### Selected text
US stocks ended lower on Monday 25 April but managed to pare down losses during the end of the session ahead of upcoming major central bank meetings and earnings. The energy sector led declines, while the defensive sectors lead gains.

The Dow Jones Industrial Average dropped 26.51 points, or 0.2%, to settle at 17,977.24. Earlier in the session, the blue chips were down by as much as 148 points, with Caterpillar Inc and Goldman Sachs Group Inc leading declines, MarketWatch reported. Meanwhile, the leading contributor to the average was McDonalds.

The S&P 500 declined 3.79 points, or 0.2%, settling at 2,087.79, with the energy and industrial sector leading declines. According to CNBC, consumer staples, telecoms and utilities were the top contributors to the index. Telecoms edged out energy as the best performing sector, while financials remains as the worst performing sector of the year-to-date.

Meanwhile, the Nasdaq Composite fell 10.44 points, or 0.2%, to 4,895.79 for its first three-day losing streak since 9 February.

"It's still pressure on equity prices as a consequence of really mixed earnings so far. The tech (sell-off Friday is) really on investors minds," Mark Luschini, chief investment strategist at Janney Montgomery Scott told CNBC. Luschini said there was some anxiety in the market ahead of Apple's earnings, which will be posted after the close on 26 April.

The Federal Open Market Committee is not expected to make changes to interest rates at its meeting on the 26 and 27 April. However, investors will evaluate the statement for any signs on a potential increase at the June meeting, CNBC reported. Craig Erlam, senior market analyst at Oanda, predicted: "I still believe we'll see two rate hikes from the Fed this year and the FOMC statement will confirm its intentions to do so. What the markets are looking for though is an idea of when we can expect them, with the June and December meetings looking the most likely."

Collected data entries
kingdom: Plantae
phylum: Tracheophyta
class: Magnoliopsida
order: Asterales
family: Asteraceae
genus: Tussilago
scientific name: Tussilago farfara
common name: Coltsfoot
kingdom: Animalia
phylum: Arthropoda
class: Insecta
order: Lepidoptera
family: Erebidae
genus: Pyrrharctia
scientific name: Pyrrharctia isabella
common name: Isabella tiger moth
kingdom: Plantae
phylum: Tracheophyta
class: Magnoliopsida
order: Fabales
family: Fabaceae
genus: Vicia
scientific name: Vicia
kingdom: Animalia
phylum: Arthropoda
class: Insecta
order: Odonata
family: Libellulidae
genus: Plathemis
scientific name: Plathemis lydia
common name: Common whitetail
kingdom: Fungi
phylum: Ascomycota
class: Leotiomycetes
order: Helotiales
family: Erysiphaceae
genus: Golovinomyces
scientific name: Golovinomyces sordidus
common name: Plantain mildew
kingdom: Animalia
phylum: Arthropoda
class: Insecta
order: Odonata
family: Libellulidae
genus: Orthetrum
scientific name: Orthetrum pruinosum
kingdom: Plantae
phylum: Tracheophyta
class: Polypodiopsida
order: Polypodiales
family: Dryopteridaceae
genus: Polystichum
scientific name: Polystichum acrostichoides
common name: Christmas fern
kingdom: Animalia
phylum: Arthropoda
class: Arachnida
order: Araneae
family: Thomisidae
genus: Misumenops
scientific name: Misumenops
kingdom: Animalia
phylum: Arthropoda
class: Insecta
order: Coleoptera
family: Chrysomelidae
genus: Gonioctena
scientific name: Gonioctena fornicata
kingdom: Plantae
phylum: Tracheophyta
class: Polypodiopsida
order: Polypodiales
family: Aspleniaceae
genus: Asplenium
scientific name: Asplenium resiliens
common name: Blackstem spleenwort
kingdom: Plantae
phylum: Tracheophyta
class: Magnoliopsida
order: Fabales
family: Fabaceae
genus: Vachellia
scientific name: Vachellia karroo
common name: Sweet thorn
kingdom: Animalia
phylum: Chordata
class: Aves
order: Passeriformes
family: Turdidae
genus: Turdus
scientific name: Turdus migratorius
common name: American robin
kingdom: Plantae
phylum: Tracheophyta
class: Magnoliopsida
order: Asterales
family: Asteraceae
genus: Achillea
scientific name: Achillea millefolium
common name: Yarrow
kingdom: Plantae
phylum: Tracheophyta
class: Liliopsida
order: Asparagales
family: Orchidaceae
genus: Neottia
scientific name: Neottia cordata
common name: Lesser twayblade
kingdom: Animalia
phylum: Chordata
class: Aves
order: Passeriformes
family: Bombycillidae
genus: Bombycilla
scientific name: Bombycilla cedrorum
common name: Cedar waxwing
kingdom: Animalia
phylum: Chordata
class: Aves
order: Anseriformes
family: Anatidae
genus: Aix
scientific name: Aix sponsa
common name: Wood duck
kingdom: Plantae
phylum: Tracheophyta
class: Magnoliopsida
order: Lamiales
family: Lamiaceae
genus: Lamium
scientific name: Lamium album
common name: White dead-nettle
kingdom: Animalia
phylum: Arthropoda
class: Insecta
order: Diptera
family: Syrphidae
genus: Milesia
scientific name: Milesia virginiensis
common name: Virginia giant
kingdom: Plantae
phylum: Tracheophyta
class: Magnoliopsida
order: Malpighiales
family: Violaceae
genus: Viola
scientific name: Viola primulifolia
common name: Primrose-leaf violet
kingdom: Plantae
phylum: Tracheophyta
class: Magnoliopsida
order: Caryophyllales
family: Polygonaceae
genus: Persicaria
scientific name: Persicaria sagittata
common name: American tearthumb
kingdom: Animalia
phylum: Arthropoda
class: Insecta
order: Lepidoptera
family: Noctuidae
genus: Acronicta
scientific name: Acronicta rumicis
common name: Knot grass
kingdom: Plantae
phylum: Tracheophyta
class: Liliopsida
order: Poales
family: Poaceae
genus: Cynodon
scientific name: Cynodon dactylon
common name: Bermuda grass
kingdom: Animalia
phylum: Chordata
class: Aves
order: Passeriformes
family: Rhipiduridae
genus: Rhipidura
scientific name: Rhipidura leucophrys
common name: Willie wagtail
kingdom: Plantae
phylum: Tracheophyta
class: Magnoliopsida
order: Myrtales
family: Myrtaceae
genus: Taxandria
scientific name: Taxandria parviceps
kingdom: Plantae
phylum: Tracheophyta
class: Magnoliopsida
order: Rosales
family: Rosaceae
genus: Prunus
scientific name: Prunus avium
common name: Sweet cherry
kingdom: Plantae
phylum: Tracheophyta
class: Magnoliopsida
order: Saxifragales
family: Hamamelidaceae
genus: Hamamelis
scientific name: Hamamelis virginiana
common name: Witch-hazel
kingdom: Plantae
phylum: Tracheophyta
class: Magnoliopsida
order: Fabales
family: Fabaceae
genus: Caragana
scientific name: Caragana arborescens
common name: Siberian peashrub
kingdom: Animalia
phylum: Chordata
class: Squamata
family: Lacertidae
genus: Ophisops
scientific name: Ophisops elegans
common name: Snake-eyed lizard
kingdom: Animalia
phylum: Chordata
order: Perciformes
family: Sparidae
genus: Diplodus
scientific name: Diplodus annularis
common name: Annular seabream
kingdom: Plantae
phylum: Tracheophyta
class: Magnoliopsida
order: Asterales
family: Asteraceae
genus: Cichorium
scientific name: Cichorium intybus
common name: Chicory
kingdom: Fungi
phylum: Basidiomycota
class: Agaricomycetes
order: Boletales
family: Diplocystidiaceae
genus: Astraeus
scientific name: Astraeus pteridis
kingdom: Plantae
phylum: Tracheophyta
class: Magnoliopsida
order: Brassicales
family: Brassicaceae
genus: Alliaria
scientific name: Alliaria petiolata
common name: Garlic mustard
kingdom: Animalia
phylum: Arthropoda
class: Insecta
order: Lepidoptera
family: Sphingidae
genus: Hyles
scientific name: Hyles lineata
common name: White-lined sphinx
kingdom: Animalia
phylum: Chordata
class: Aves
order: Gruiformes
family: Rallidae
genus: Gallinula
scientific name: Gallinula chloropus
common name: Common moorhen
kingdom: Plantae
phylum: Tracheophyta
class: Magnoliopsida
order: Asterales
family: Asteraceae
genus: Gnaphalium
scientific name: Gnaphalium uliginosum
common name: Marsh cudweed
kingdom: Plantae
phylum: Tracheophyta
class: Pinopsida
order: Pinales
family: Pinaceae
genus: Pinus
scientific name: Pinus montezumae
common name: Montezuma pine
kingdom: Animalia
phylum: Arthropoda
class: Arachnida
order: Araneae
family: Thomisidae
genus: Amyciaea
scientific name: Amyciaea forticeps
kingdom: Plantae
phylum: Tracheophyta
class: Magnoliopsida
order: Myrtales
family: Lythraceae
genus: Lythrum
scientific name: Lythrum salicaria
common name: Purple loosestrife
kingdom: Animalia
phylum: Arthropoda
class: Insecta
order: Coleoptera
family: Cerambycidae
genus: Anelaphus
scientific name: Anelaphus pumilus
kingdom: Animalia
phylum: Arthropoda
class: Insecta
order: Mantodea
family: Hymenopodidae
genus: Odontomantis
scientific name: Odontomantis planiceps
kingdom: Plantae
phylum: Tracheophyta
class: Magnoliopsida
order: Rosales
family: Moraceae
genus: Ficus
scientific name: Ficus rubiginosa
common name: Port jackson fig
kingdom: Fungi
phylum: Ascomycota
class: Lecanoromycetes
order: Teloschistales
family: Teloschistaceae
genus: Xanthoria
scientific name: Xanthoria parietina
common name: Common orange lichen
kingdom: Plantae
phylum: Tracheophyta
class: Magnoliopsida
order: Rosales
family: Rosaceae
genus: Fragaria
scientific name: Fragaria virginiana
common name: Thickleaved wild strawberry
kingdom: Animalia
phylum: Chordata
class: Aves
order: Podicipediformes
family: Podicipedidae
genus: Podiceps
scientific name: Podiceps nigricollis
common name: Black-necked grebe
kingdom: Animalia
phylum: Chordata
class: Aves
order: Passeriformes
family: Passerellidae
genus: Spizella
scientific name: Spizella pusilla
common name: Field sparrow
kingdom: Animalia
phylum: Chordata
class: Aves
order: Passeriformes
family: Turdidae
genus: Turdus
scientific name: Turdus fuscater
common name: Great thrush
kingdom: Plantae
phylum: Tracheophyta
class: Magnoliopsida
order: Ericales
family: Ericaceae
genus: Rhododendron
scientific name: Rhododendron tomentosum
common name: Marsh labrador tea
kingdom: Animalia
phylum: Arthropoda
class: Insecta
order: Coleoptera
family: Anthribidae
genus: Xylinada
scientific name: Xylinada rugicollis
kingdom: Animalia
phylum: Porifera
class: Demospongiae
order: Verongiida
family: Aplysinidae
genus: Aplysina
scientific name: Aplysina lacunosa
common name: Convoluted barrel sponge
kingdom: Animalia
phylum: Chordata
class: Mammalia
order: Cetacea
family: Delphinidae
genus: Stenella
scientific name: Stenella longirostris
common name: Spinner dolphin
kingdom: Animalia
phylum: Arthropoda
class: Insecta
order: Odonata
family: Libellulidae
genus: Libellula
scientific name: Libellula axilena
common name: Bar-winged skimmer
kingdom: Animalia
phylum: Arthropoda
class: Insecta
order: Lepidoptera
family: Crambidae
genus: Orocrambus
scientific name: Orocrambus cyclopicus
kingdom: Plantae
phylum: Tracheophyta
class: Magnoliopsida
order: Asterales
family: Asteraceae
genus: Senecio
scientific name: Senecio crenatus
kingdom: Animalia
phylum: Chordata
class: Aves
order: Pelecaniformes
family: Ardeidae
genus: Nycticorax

### Complete the following
a) Based on the market report, say whether each statement agrees with it, giving yes or no and quoting the words that decide it: (i) The Dow Jones Industrial Average settled at 17,977.24. (ii) The energy sector led gains. (iii) Apple's earnings will be posted before the open on 26 April.
b) Rewrite the market report between "US stocks ended" and "sectors lead gains.", inclusive, changing "Monday" to "Tuesday".
c) Please continue the market report on US stocks from the point where it stops.

### List of answers
a)
(i) Yes: "to settle at 17,977.24"
(ii) No: "The energy sector led declines"
(iii) No: "which will be posted after the close on 26 April"

b)
US stocks ended lower on Tuesday 25 April but managed to pare down losses during the end of the session ahead of upcoming major central bank meetings and earnings. The energy sector led declines, while the defensive sectors lead gains.

c)
Analysts also said that indications of rising inflation in the US may influence the Fed to adopt more hawkish language in its statement. "People will be keen to see if there's a switch in tone from the recent more doveish comments," Oliver Prusche, chief executive officer at Bruderman Brothers, told MarketWatch. "I would not be surprised if you saw something like 'we're holding off because of stuff that's going on internationally but the US economy is ready for a hike.'"

The Bank of Japan is expected to announce its policy decision later in the week.

The US dollar index dropped 0.3%, with the euro near $1.126 and the yen at 111.22 yen against the greenback. The dollar also slipped against the pound to $1.4477 following President Barack Obama's plea for Britain to remain in the European Union.

Treasury yields rose, with the 2-year yield near 0.83%—its highest since 29 March—and the 10-year yield at 1.9%—its highest since 28 March.

US crude oil futures settled $1.09, or 2.49%, lower to $42.64 a barrel. According to CNBC, the government of Saudi Arabia revealed its 15-year plan that included regulatory, budget and policy changes to help the kingdom become less reliant on crude. The kingdom's deputy crown prince also announced that less than 5% of state-owned Saudi Arabian Oil Co, known as Saudi Aramco, will be publicly offered, which will value the company between $2tn (£1.3bn) and $2.5tn (£1.7bn).

Overseas, markets in Asia and Europe closed lower. In Europe, stocks closed about half a percent lower or more, while in Asia, the Nikkei 225 dropped nearly 0.8%.